A weighted average can be used to adjust the averages for the different frequencies that tanks are played on an account. So, on the log scale, term i in the sum is multiplied by n_i/N where n_i is the number of games in the tank and N is the number of games in the group (groups such as all tanks; just spgs; etc.).
As an example calculation, suppose a player has two tanks, Rudy and KV-5. They win 60 out of 100 in the Rudy and 45 out of 100 in the KV-5. From VBADDICT, the expected win rate of Rudy is 56% and that of KV-5 is 52%. Their RWR in the Rudy is 1.07 and in the KV-5 is 0.87 (no small sample size adjustment here for clarity). Combined over both it is 0.96. If instead there were only 20 games in the Rudy with 12 wins, then the individual tank RWRs are the same, but the combined is now 0.90, down-weighting the fewer Rudy games. The expression for this is RWR=exp((N1/N *log(RWR1)+N2/N*log(RWR2))), where N=N1+N2.

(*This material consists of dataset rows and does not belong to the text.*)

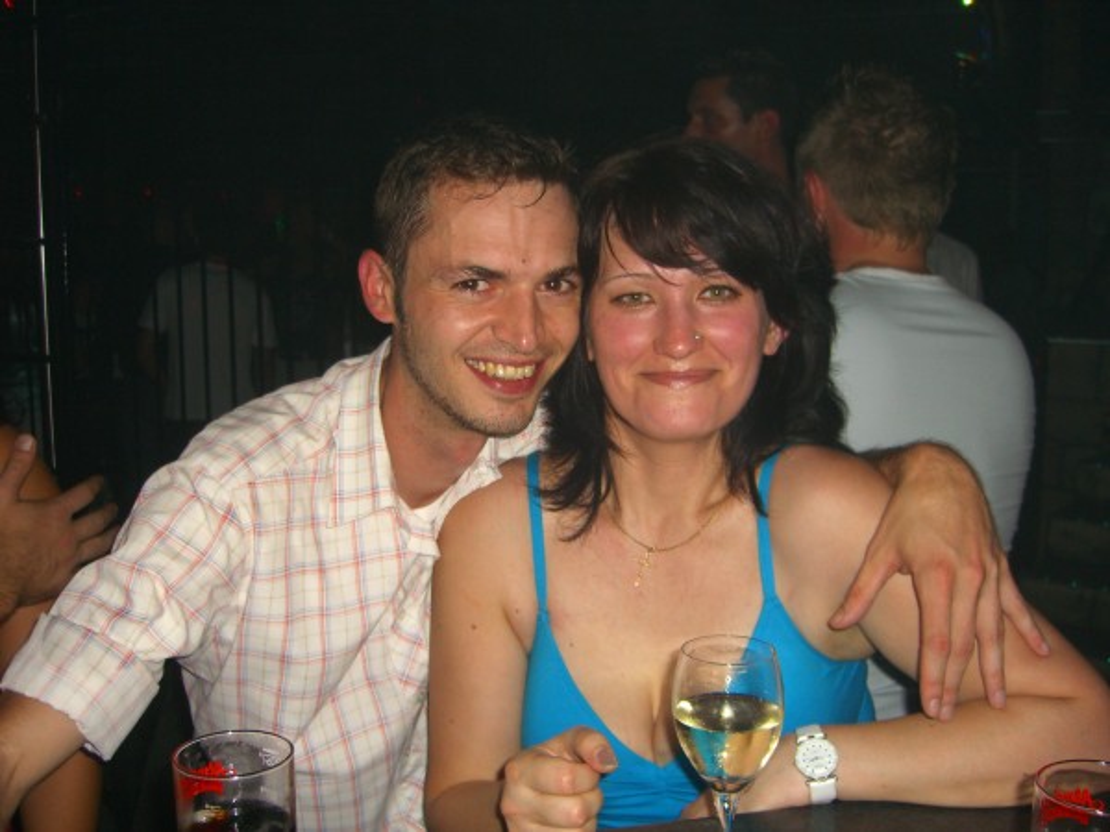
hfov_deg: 49.0
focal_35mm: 38
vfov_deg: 37.7
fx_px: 1219
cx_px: 555
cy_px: 416
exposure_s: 1/60
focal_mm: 7.9
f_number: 2.8
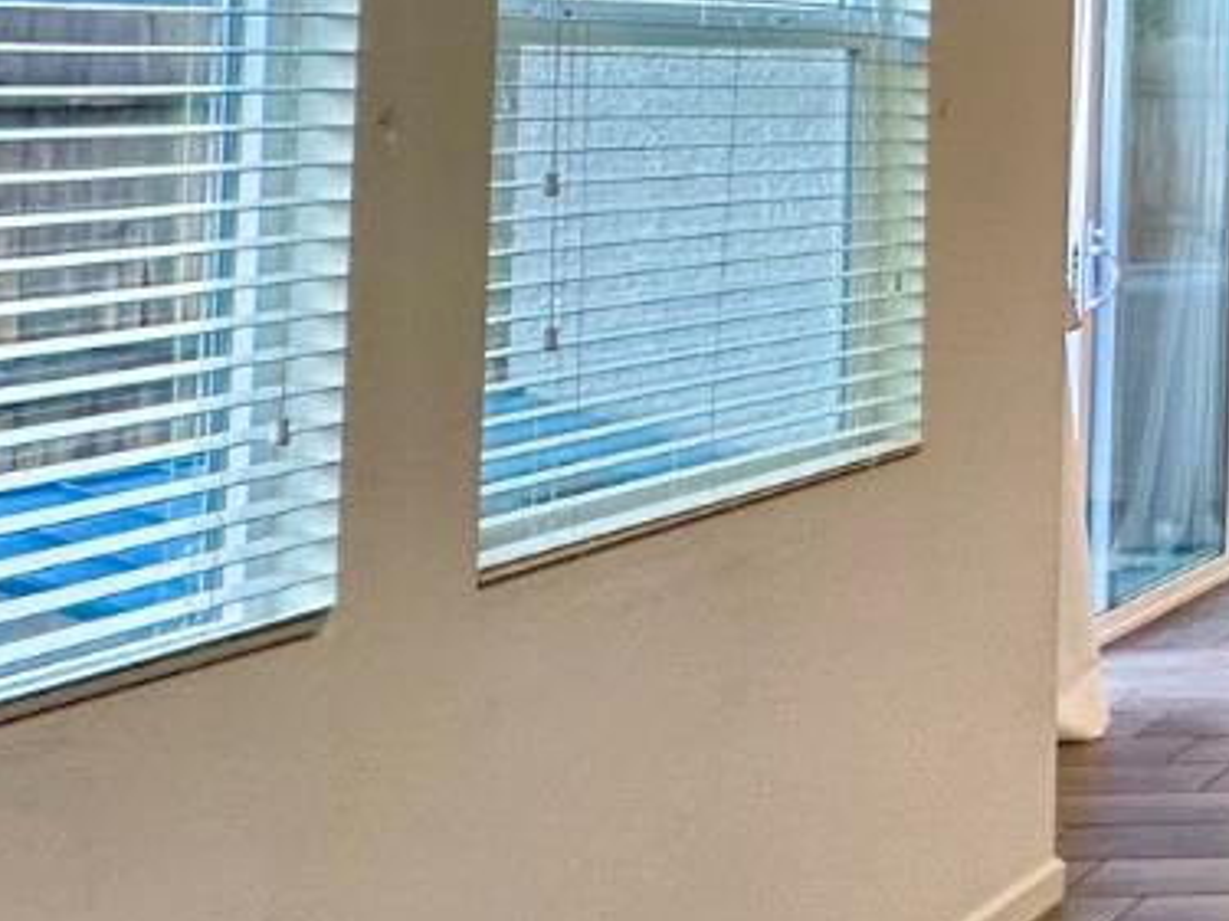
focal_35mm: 56
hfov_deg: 20.7
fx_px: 1988
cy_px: 2
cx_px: 2314
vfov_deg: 24.9
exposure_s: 1/120
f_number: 2.2
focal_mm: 2.22
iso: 125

I ran a little simulation to check its performance on a larger size sample. Suppose the player has 50 tanks, and plays 10, 20, …, 400 games in each (total = 8200 games) where each of these tanks has (from VBADDICT, say) a respective 40%, 41%, …,.60% win rate. The player is more skilled than average and has relative win rate of 1.04 on each tank. The simulation gave an estimated combined relative win rate of 1.035. An approximate 95% confidence interval for this is (1.014,1.055).
Here is a plot of the RWRs of the individual tanks in this simulation showing the decreased variability with tank number (red line is 1.04)

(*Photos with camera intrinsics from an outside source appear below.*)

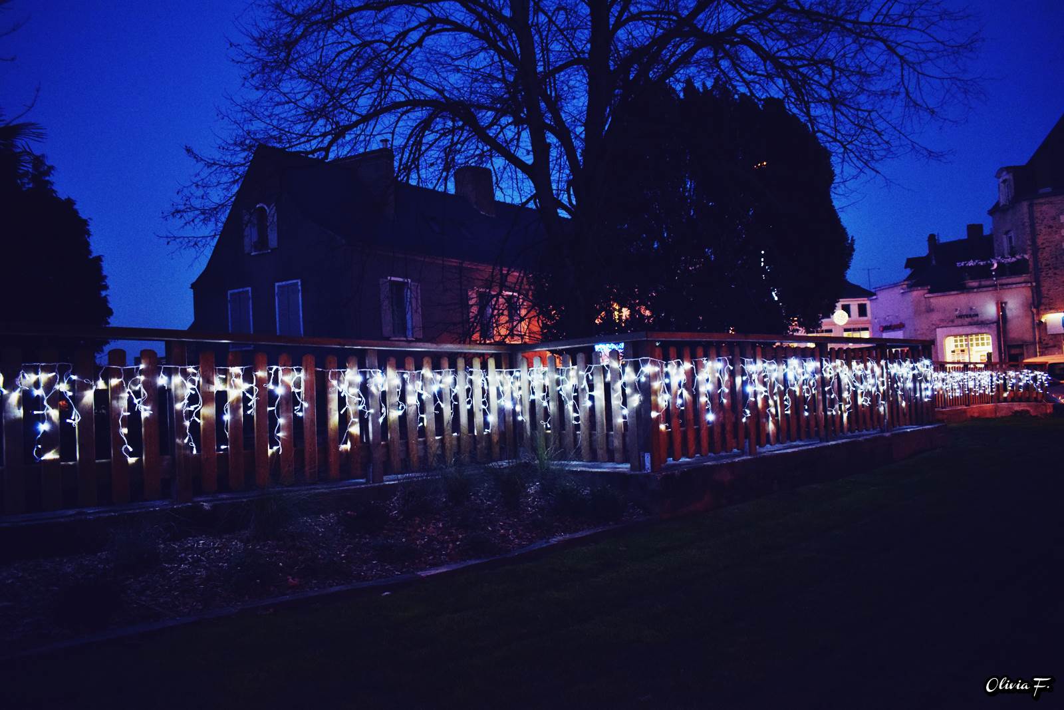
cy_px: 355
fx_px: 798
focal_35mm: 27
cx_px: 532
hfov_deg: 67.4
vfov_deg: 47.9
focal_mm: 18
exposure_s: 1/60
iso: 4500
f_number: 3.5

Running the simulation 100 times gave a distribution of the combined (over all 40 tanks) RWR
so the point estimates are pretty close, with means and medians where expected.
For reporting purposes, since the first few digits are often the same, it may be more interesting to report as a percentage. For example RWR 1.038 is 3.8% or 0.95 is -5%.
In conclusion, strengths are that it is simple to understand, is an improvement over WR for measuring skill (as opposed to predicting match outcome), and that it only goes up when the player wins games (as opposed to by damage, spotting, etc.), thus focusing directly on team play. Measures of uncertainty such as confidence intervals can also be calculated ether per tank or for group of tanks. Some weaknesses are that it cannot control for unmeasured effects such as platoons etc, and it does not control for skill differences among players in different tank types (although this can probably be done using existing data). That said, given what it does do, it can act as a complement to the various stats already available (with their own strengths and weaknesses).